──────── Passage shown
On the mainland, major rock art sites are still being discovered,
particularly after years of devastating fires that burn away chaparral scrub, new sites are still being discovered - and - often their locations are being carefully protected from the serious problem of vandalism.
The most accessible rock art site is under California State Park
protection, and is in the hills behind Santa Barbara.
Known simply as Painted Cave, it is a wonderful sandstone room that follows a natural cave in a sandstone rock formation. On its ceiling and wall - over a continuous surface - is a painting of many complimentary images - wheeling sun shapes, abstract plant and animal forms - all rendered in red, white and black on the yellow sandstone surface.
────────────────
──────── Information given
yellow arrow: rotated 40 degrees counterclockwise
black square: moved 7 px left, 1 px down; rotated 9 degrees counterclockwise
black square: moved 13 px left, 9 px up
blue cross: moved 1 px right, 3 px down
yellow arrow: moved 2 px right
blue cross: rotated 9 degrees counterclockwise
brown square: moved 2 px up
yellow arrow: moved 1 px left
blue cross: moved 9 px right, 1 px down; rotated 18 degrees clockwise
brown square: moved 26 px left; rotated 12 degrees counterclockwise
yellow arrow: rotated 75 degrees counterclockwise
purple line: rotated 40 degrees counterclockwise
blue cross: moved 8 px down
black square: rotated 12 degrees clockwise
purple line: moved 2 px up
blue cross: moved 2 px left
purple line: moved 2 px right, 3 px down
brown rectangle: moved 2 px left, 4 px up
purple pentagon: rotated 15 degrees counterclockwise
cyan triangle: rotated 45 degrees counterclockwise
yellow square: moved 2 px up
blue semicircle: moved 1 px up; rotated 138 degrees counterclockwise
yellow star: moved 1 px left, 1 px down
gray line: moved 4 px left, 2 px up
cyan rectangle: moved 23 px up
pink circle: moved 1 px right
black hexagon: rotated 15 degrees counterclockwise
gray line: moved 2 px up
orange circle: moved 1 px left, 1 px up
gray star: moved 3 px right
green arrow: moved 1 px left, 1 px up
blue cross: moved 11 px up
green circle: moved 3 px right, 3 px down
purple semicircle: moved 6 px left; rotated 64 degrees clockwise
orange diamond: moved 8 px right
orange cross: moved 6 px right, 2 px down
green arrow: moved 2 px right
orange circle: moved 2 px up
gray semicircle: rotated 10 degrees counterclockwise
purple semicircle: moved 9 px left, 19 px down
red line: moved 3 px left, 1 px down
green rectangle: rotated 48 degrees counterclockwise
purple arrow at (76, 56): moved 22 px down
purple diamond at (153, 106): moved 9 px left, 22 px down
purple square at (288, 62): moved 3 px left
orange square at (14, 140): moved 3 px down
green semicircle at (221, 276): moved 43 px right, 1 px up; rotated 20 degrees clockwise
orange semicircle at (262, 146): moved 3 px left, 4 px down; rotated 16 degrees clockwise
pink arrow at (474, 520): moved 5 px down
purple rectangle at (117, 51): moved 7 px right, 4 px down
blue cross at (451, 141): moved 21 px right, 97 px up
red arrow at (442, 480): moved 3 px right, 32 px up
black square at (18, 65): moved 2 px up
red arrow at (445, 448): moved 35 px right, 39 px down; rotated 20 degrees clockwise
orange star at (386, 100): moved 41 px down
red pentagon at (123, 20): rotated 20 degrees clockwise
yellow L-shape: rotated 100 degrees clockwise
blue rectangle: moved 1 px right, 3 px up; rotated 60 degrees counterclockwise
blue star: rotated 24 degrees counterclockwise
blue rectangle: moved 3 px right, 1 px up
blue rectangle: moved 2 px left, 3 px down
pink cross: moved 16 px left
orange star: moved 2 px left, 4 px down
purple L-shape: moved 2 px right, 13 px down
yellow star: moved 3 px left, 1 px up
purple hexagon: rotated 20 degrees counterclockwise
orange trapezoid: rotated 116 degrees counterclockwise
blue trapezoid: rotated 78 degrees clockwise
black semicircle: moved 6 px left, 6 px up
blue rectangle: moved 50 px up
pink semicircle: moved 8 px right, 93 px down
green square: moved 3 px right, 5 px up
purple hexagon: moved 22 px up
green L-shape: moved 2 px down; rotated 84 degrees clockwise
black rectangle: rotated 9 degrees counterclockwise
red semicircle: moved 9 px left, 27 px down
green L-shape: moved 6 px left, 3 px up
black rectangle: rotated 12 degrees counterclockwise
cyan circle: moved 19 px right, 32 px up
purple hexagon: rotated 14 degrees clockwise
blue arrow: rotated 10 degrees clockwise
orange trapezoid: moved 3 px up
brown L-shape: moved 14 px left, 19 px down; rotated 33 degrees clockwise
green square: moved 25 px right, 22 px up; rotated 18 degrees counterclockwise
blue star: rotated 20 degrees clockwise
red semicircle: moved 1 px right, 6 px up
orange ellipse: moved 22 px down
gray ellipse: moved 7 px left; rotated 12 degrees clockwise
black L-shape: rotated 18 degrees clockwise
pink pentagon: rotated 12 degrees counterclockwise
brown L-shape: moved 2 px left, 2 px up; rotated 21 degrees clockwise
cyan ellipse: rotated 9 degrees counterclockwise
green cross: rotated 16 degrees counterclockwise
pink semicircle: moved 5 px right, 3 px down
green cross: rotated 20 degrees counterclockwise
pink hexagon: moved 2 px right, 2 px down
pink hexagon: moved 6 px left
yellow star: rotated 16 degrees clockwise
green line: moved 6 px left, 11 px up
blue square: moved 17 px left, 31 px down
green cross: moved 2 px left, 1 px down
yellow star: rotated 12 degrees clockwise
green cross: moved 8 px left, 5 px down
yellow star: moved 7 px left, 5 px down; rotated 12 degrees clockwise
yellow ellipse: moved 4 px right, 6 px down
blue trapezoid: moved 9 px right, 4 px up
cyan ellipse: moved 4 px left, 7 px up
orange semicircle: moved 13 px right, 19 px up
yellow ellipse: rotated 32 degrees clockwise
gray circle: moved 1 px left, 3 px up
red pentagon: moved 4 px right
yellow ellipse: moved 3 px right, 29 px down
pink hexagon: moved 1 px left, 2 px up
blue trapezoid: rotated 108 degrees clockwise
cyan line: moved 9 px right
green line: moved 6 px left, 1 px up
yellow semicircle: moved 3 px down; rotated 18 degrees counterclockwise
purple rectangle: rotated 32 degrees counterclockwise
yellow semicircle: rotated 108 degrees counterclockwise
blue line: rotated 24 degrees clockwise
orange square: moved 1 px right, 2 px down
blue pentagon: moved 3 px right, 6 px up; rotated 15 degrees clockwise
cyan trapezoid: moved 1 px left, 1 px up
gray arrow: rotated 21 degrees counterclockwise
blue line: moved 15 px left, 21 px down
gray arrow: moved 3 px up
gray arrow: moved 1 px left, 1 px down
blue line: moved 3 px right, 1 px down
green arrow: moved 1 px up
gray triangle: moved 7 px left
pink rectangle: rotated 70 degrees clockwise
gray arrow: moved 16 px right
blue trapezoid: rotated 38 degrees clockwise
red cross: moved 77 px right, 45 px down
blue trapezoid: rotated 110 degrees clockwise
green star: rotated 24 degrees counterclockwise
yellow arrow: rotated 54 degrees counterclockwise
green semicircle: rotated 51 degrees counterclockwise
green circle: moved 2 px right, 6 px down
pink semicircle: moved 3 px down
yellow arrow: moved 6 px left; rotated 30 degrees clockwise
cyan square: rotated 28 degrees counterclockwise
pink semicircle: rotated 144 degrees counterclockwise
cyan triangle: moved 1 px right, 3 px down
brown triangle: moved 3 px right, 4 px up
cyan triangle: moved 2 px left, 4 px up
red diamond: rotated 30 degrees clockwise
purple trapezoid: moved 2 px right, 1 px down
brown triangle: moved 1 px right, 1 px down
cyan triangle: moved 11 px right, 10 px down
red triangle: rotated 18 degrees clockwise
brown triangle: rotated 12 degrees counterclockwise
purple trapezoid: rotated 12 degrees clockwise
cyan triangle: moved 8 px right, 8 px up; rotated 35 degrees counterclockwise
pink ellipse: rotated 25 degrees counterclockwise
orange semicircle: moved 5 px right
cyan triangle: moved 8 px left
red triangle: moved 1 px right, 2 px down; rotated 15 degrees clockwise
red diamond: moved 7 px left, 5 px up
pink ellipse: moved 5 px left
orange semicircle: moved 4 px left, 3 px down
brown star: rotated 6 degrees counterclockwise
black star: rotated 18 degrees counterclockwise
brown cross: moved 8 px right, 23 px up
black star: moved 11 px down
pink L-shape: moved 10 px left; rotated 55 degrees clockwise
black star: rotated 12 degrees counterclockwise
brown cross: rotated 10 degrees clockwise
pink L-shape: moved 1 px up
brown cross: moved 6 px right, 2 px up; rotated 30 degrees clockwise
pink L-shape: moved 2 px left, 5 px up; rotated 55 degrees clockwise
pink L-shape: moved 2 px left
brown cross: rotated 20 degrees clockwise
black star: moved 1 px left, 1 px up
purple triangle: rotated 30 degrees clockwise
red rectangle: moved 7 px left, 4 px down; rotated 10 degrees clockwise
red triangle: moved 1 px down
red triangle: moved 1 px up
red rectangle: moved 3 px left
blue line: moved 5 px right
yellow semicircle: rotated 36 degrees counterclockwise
────────────────
What you will do:
1. In the rock art passage, which colors are the images at Painted Cave rendered in?
2. Extend the rock art passage, picking up after its final sentence.

Numbered answers:
1. Red, white and black, on the yellow sandstone surface.

2.
Other Chumash cave sites are further back in the mountains in the
Sierra Madre range. These too are well protected rock caves that have deep overhangs to protect the pigment from the weather. In some cases the natural erosion of the sand stone from moisture and wind is severely damaging the paintings; in other cases vandals have carved names - even shot bullets - into the prehistoric paintings. The images in the paintings are being interpreted by scholars as celestial bodies - stars, planets, constellations, the milky way, the sun and the moon. There are also images that have human-like heads with striped bodies - thought to be their shame, the religious leaders of the aantap mystic cult. Animals are also featured - forms that look like swordfish, salamanders, centipedes, and indescribable beings with strange legs and heads and undulating bodies are common.
Scientists and historians have attempted to decipher the meaning of
these mysterious symbols. While it is possible to attach proposed meanings to the symbols, there is no definite answer to their meaning. It has been speculated that the paintings were done as part of a religious ceremony, or as part of an initiation rite that was a vision quest.
One of the most interesting paintings historically speaking, portrays a
Chinese junk, and it is unknown whether that ship passed their shores from
Asia before or after the first European arrival with their very different
multi-masted tall ships.
This site is near Point C
onception, and would have
been with in hiking distance of a view of the
ships sailing down the California coast using the Asian-Pacific current.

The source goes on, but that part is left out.